Abstract
Purpose :
ChatGPT, a large language model-based chatbot, is an ever-evolving source of medical information, garnering wide interest and usage in recent years. Consequently, it is necessary to evaluate the correctness and readability of this information. Age-related macular degeneration (AMD) is a leading cause of severe vision loss in the United States. Our study aims to assess the appropriateness and readability of responses generated by ChatGPT-3.5 in regards to AMD.
Methods :
A retrospective cross-sectional study was performed; a list of 40 frequently asked questions about AMD was curated, categorized into general knowledge such as prevalence and visual impact (14), diagnostic and screening guidelines (10), and treatment options (16). Each question was inputted into the ChatGPT-3.5 platform. Two independent ophthalmologists graded the appropriateness of each response. Readability was assessed with the Flesch-Kincaid Grade Level, Flesch Reading Ease, and Gunning Fox Index, generated using an online readability tool.
Results :
Responses were appropriate in 85.7% (12/14), 100% (10/10), and 62.5% (10/16) of the general knowledge, screening, and treatment questions, respectively. Responses were incomplete for 31.3% and inappropriate for 6.2% of the treatment questions. Overall, ChatGPT-3.5 generated appropriate responses 80.0% (32/40), incomplete responses 17.5% (7/40), and inappropriate responses 2.5% (1/40) of the time. The average Flesch-Kincaid Grade Level, Flesch Reading Ease, and Gunning Fox Index were 12.0 ± 1.8, 39.9 ± 7.0, and 14.4 ± 2.3 for general knowledge responses, 12.7 ± 1.0, 31.3 ± 6.2, and 15.2 ± 1.0 for screening responses, and 13.3 ± 1.1, 27.2 ± 7.6, and 15.3 ± 1.3 for treatment responses.
Conclusions :
Overall, ChatGPT-3.5 responses were consistently appropriate about AMD general knowledge and screening, but underperformed about treatment options.

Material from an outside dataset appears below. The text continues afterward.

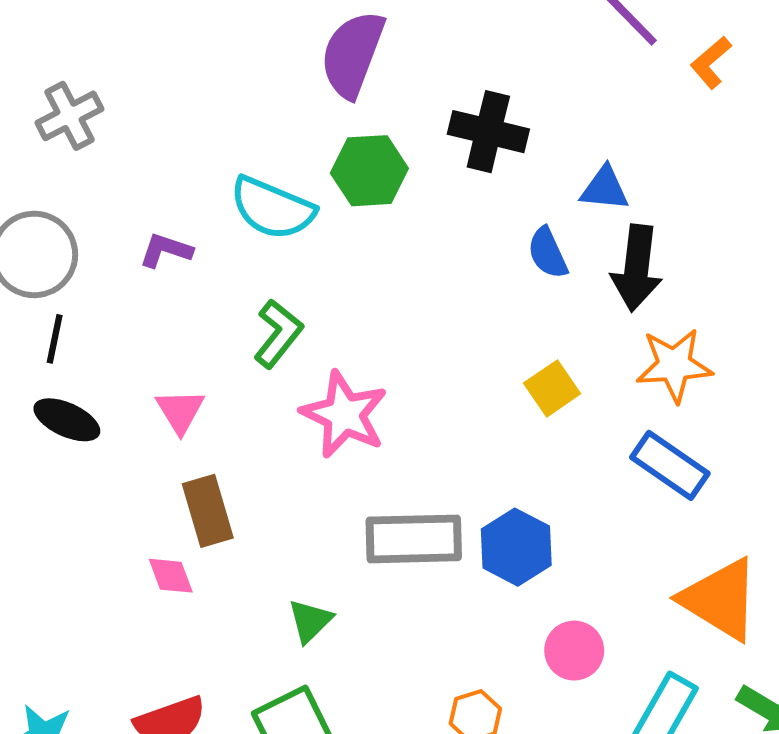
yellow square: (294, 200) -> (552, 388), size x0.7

When this study was conducted, ChatGPT-3.5 was only trained on information available through 2022. Thus, important updates and advances in treatments were excluded (i.e. biosimilars and dry AMD treatments). Readability of the responses were at the level of a high-school graduate or higher, while health-related information is recommended to be at a fifth to sixth grade reading level. Understanding the current limitations of AI guided responses in the context of health-related counseling and information sourcing is critical.
This abstract was presented at the 2024 ARVO Annual Meeting, held in Seattle, WA, May 5-9, 2024.